- **YOUR TASK**:
Give back, word for word, the lines in the listing below from the one holding "- primero el" down to the one holding "- segundo los", both ends included.

= = = =

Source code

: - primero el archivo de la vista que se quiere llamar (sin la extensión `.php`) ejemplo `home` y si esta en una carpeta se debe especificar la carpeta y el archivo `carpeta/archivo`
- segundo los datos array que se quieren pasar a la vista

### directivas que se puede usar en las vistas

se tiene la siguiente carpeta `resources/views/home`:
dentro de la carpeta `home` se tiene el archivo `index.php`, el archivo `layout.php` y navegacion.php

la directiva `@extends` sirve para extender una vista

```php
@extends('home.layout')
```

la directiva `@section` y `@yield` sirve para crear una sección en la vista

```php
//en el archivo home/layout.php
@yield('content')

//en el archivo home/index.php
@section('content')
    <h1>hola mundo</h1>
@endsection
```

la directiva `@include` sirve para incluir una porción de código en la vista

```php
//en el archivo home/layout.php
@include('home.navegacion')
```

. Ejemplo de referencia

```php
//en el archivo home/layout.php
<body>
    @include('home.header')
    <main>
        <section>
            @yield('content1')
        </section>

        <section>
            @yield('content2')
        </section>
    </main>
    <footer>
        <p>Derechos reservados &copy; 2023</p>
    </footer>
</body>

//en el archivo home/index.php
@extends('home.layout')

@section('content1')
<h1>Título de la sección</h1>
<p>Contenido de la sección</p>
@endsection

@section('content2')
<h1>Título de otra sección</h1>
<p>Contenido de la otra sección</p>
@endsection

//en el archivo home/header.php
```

= = = =

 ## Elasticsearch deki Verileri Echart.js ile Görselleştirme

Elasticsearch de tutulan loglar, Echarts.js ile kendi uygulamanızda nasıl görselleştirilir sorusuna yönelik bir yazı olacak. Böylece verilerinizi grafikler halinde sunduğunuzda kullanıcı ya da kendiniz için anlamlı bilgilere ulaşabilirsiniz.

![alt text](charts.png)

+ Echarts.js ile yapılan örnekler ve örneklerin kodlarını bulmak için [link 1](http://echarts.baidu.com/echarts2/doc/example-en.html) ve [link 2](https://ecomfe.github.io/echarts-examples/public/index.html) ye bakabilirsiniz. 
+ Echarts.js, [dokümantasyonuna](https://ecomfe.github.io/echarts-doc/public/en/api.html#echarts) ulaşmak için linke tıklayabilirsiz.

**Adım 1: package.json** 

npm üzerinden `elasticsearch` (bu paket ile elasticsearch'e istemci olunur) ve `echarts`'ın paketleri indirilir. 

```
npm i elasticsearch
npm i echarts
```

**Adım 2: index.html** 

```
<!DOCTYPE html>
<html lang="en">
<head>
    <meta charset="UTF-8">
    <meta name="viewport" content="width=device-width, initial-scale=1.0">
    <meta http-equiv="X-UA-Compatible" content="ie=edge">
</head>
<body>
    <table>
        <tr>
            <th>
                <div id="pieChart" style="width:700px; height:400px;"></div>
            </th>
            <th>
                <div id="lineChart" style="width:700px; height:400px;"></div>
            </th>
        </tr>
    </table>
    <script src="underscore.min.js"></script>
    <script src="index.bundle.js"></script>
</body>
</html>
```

= = = =

- **WRITTEN RESPONSE**:
: - primero el archivo de la vista que se quiere llamar (sin la extensión `.php`) ejemplo `home` y si esta en una carpeta se debe especificar la carpeta y el archivo `carpeta/archivo`
- segundo los datos array que se quieren pasar a la vista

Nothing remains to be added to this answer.